(Text for analysis Opens)
This is also a Monday (for most of you) so that also means it's time for another edition of Cranial Insertion to answer your questions! Send 'em in to cranial.insertion@gmail.com and we'll send back an answer with or without monkeys, and maybe your question will even appear in a future CI.
So, let's start this week with a closer look at something from last week's.
Q: Last week you answered a question about Lord of Extinction and Kresh the Bloodbraided. What if I hit the Lord of Extinction with a 10-point Banefire with ten other cards in the yard? How many counters does Kresh get then?
A: Now we have a much, much more interesting situation. The first question is, how many cards are in the graveyards before Banefire resolves?
If there are ten cards, the Lord is a 10/10 and gets hit with a 10-point Banefire... and then becomes 11/11 as the Banefire is put into the graveyard before state-based effects are checked. Remember this lesson from Sudden Shocking a Tarmogoyf? Kresh won't get any counters since the Lord didn't die at all.
(Text for analysis Closes)
(Data excerpts Opens)
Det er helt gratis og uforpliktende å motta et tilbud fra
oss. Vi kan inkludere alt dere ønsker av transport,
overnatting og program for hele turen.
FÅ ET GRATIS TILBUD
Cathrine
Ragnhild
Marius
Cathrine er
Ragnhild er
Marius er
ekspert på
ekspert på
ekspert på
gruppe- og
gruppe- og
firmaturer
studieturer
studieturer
(Data excerpts Closes)
(Data excerpts Opens)
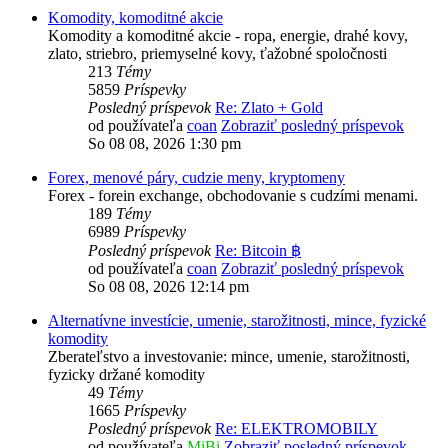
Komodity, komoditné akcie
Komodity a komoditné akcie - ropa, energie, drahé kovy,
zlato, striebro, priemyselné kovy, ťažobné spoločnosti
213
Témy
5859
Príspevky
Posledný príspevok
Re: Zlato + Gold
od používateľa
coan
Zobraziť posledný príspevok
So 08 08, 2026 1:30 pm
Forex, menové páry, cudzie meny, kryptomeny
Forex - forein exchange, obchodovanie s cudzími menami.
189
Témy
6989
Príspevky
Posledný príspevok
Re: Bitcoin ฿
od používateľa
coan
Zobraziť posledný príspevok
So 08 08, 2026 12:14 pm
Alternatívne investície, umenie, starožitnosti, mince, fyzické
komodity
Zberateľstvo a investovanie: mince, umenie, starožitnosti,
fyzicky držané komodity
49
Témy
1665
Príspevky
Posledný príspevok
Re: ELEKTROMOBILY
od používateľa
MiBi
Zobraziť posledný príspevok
(Data excerpts Closes)
§ What this task involves: Please list every sentence in the Cranial Insertion excerpt that ends with a question mark.

§ Result below:
- What if I hit the Lord of Extinction with a 10-point Banefire with ten other cards in the yard?
- How many counters does Kresh get then?
- The first question is, how many cards are in the graveyards before Banefire resolves?
- Remember this lesson from Sudden Shocking a Tarmogoyf?